Sometimes,
When I’m still awake,
Hanoi oi, how I miss you.
Back in my old Europe, away
From your hustle and bustle,
At times,
You come rushing down like a wave of motorbikes,
And the magic happens as I cross along with memories,
Unscathed,
Like the first time I crossed from one side
of Âu Co to the other, where now I stand
Like now I stand, on the other
Side of the world.
Your great chaos — or is it mine
is happening as I can’t fall asleep.
Three months away from you and I miss
Your absence of sunshine.
The absence of sunshine
through the clouds
of Amsterdam, Paris or Berlin,
their light
is different.
I remember
your streets, your sounds, your heat, your soul
talks to me.
I remember
your taste, your voices, your smells, especially your smells,
I can feel
On my skin, the humid warmth of your wind,
On my face, the lashes of your air while riding
my Dream.
Tiny yet robust.
They don’t break.
And always on my skin the burn of your sky.
I never got to wear
the blossoming ao mua that would have made me your wife, Hanoi.

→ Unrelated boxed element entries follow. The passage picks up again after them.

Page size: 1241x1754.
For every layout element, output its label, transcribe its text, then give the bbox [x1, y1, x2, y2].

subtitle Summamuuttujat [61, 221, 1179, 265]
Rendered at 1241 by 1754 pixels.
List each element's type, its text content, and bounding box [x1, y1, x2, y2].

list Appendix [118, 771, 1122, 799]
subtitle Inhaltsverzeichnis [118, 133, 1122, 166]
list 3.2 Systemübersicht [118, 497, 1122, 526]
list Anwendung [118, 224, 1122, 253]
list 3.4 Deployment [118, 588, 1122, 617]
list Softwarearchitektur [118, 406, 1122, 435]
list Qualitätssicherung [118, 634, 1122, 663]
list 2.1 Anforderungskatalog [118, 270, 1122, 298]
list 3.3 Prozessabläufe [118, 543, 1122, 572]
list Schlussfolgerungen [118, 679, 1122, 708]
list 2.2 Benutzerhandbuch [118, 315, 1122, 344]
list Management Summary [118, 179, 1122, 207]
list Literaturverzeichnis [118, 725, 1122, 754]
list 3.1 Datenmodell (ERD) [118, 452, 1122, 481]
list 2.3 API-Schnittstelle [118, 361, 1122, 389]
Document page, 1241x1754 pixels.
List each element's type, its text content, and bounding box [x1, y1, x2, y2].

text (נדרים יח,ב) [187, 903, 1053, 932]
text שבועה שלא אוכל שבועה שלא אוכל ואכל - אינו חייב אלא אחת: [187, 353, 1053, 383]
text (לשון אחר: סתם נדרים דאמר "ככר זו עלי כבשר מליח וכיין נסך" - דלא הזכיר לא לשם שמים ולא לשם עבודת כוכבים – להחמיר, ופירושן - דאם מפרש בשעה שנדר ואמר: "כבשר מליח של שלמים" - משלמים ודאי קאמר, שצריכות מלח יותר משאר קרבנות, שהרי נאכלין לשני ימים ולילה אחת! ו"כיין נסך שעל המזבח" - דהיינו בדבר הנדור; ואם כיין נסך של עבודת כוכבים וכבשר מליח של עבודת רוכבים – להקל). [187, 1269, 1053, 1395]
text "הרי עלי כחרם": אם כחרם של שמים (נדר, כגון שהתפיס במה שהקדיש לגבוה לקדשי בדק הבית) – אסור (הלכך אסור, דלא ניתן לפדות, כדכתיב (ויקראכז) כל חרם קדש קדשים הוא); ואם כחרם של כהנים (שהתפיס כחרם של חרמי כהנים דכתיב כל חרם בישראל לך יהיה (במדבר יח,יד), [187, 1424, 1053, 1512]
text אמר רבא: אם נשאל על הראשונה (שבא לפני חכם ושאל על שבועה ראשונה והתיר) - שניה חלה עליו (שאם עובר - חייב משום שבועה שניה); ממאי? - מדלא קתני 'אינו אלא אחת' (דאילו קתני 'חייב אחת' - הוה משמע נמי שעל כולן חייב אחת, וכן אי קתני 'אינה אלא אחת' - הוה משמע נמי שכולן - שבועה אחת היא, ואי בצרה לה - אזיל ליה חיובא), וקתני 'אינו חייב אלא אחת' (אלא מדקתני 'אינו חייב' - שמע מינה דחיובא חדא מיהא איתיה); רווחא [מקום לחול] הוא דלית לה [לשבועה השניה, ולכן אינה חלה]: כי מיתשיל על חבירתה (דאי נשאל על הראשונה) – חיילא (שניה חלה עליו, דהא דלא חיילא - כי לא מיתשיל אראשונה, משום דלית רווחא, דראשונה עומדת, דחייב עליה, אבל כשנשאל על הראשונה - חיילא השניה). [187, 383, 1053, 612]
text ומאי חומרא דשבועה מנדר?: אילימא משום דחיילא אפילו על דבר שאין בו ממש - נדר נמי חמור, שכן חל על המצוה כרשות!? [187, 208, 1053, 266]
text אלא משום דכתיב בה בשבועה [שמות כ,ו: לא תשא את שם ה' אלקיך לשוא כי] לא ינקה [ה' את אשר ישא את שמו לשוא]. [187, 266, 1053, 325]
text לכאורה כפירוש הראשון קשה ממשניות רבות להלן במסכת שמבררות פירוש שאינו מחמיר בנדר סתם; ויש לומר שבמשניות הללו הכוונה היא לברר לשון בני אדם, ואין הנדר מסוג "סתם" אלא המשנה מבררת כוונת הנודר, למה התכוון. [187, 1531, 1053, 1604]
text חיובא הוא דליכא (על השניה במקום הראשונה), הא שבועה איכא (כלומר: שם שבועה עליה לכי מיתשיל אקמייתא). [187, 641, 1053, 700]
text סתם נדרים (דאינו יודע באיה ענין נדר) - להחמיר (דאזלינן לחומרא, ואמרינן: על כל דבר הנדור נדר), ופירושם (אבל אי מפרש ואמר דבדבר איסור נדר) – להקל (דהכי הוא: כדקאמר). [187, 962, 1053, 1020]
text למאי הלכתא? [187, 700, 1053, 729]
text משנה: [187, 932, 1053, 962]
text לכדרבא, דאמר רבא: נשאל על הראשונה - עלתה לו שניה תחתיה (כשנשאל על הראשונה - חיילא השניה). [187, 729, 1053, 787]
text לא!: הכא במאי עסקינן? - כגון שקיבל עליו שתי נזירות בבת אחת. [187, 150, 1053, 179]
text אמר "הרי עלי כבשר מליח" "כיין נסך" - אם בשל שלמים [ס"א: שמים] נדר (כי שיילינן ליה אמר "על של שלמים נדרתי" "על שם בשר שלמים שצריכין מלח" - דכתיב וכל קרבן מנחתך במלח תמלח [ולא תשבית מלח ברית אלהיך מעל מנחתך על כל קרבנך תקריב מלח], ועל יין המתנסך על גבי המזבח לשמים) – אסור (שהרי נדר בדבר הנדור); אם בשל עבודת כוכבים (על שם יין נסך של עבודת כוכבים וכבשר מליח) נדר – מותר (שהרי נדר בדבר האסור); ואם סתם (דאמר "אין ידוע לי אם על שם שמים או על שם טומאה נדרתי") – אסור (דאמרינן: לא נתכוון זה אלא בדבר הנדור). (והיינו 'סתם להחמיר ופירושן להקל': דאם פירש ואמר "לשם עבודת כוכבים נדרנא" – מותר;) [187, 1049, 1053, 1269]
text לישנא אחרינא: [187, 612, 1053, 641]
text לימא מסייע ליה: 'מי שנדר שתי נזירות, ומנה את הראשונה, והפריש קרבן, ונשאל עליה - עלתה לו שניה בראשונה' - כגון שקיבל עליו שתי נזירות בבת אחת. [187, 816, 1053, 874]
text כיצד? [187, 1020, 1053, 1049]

I guess it was a sign that I would walk away,
someday.
But on my lips,
the tingling of perilla leaves
an aroma of coffee skipping between my heartbeats
every morning.
On my tongue,
the sweet and salty ngoc mam love sauce,
in every meal.
And on my fingers,
the perfume of all those fruits, herbs, drinks.
All those things travelers find too strong: your eats, your smells, your nights — are the things your lovers come back to.
For nothing is ever too strong for you, Hanoi.
You can soften hearts with your thousand shouts.
You can tame the fierce in your back streets and courtyards.
In your labyrinth of a city, we would never feel trapped.
You’re the most intense and surprising lover one could ever have.
With your sun
rising red over your lakes,
Hanoi oi,
You’re the theater of romances over water — awkward dates too
They all sink down between two dragons,
behind the pond of lotus flowers
where you drowned my soul.
I was a traveler,
Hanoi, you made me rise and shine,
Washed away my doubts,
And my tears sometimes,
In the dubious waters of West Lake.
You made me fearless because I knew I could always come back
Eat my feelings out in the market behind the station.
There’s nothing like a pile of banh cuon with the right cha.
And a glass of tra da waiting for the Hanoi-Lao Cai train to rush through
Hanoi Train Street at night.
The 7 pm train — My daily Rendez-Vous.
Hanoi oi.
You made me joyful
With your variety, smiles and colorful language.
I was never worthy of you pouring sweet words to me.
Sometimes not so sweet but I guess I deserved it.
Xin loi I wasn’t the greatest learner
of your love language,
but I promise I loved you fully when I swallowed your pho.
And your bun moc. And your chè.
You revealed the most adventurous me,
Made me find the most unique banh me,
Become the tastiest chi. She. Em. Aime. Yeu. You.
I cannot speak your language but I will voice you out loud,
And it will always come down to Yeu.
I loved the person I was when I was in you,
And when you were in me,
As you will forever be,
To the city that healed me.
This love letter is a poem I first published on Medium in 2019 when I moved from Hanoi after two years of living there. The memories still spark nostalgia in my heart. It’s an essential part of life on the road to be able to remember what we miss from the cities we’ve roamed, and I sure will hold dear those memories until my last day because they have made me who I am today.